By reducing reliance on cash, the study estimates significant yearly financial benefits for these 100 cities. Findings include:

  • $27.8 billion in consumer benefits
  • $312.3 billion in business benefits
  • $129.7 billion in government benefits
  • 45,000 new jobs per city by 2032
  • 0.16% bump in annual wage growth rate per city by 2032
  • 19 basis point bunp in annual GDP growth rate per city by 2032
  • 0.14% bump in annual productivity growth rate per city by 2032

And while those numbers may look and feel persuasive, there are significant barriers to ‘cashlessness,’ including limited access to digital payment products, inadequate digital infrastructure, misperception of digital costs, security and privacy concerns, and a cultural and habitual attachment to cash.

 

 

Where there is a barrier, though, you’ll find leaders working to knock it down.

As part of the event, Visa held a panel discussion with several leaders in the cashless field, including Pramod Saxena the chairman of Oxigen Services India, the subcontinent’s first fintech company to digitize cash.

India is home to 1.3 billion people, and two years ago 94% of all transactions took place in cash. The economy was in cash.

Over the last two years, Saxena says, there has been a push by the central government to deregulate and create a digital infrastructure for moving cash. India created one of the world’s largest databases for digital IDs — fueled by biometric signatures, not unique numbers — and allowed its residents to open bank accounts using this ID, without requiring paperwork. Since then, more than 600 million new bank accounts have been opened.

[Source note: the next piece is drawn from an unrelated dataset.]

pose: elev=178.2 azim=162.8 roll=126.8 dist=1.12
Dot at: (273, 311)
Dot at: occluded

And these bank accounts allow India’s residents to send money person-to-person.

“For people who weren’t connected to the system, now they are,” he says.

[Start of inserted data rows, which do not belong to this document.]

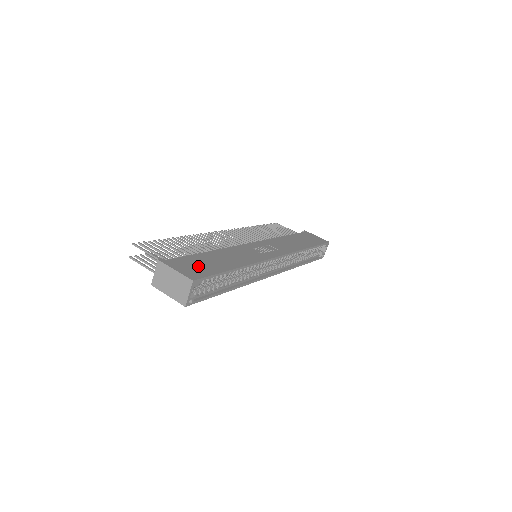
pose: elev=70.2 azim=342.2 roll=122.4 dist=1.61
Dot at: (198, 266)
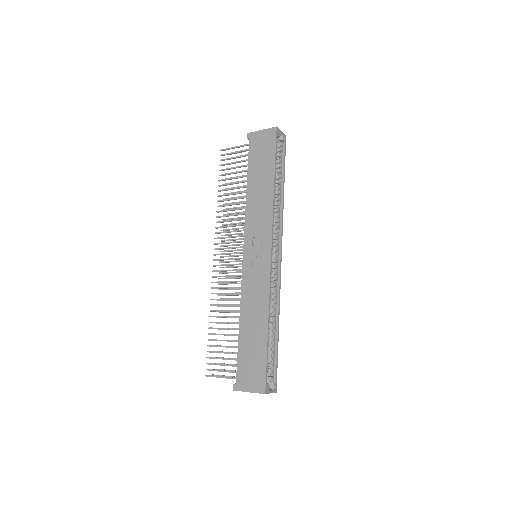
Dot at: (252, 366)
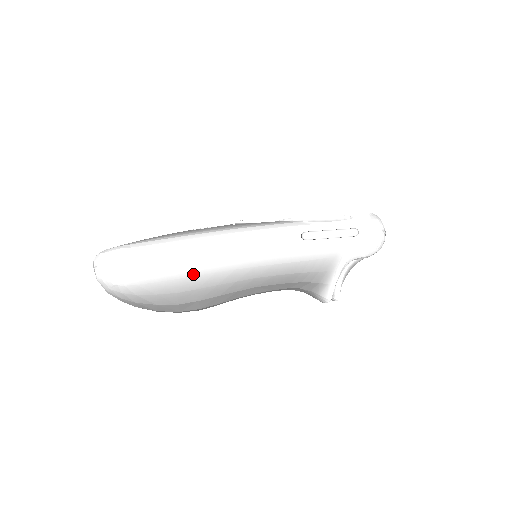
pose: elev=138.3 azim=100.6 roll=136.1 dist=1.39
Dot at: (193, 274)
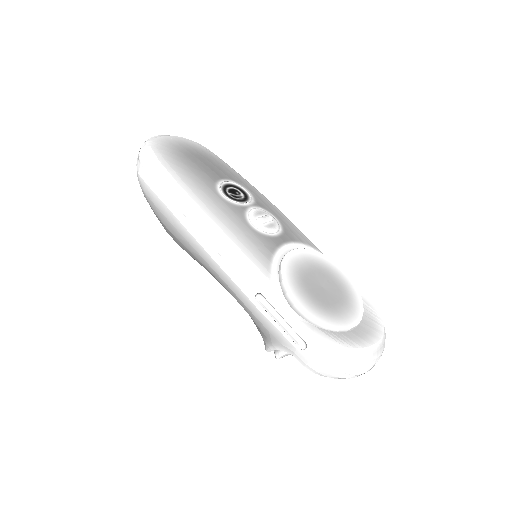
Dot at: (175, 225)
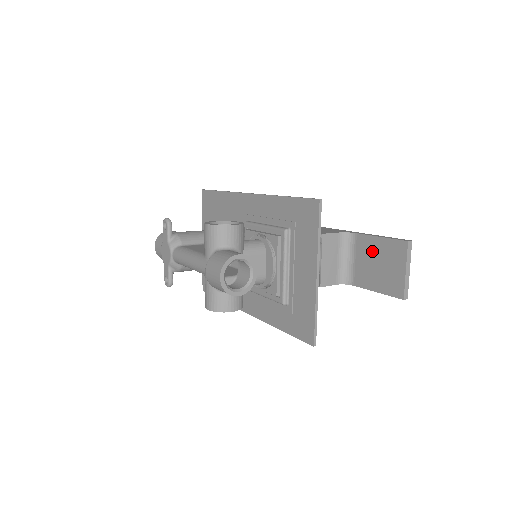
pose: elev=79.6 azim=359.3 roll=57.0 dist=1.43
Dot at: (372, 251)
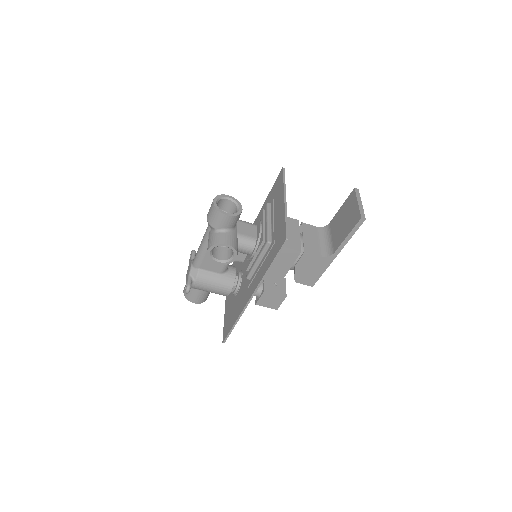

That’s just one success story, though digitization has yet to reach 100%.

And full adoption is the goal, says panel member David Block-Schachter, chief technology officer at the Massachusetts Bay Transit Authority (MTBA). Without it, the benefits of a cashless society will remain limited. From his perspective, transportation runs on a schedule. Fare payment systems, even those that support digital payments, that process cash will add time to trips. 10-15 seconds here or there may not sound significant, but any wasted time introduces inefficiency to a system that is meant to be free of it.

But how can we encourage cashless populations?

Education on its benefits is a good place to start. Because it is physical and carries little in the way of security, cash makes holders vulnerable to petty (or grand) theft. As paper, it also requires environmental investment to produce. Still, cash is an easy form of payment for many. The societies that have seen success in cashless have encourage digital adoption through incentive.

In Norway, says panelist Leif Trana, minister counsellor for economic and artic affairs at the Embassy of Norway, the shift has been gradual. As part of labor contracts, banks promise workers that if they no longer received payments in cash — but deposited it electronically — they would never charge them withdrawal fees. In addition, the federal government required citizens to open digital mailboxes for communication purposes. The government no longer sends any paper communications.

As for security concerns, those are real and more than a little scary. Consider a full move to digital: what if the electrical grid went out? What if the processing platforms went down? People would lose access to their money. And while part of this security risk can be addressed by creating redundant systems in the case of failure, there is still the challenge of personal information floating around the digital space.

In India, Saxena says, digital IDs require residents to disclose no personal information. All they need is their fingerprint or other biometric authentication — there no account number, no password. So the network is secure as long as the digital database is secure, he says.

“There hasn’t been a serious challenge yet,” he says. “Though that doesn’t mean there won’t be.”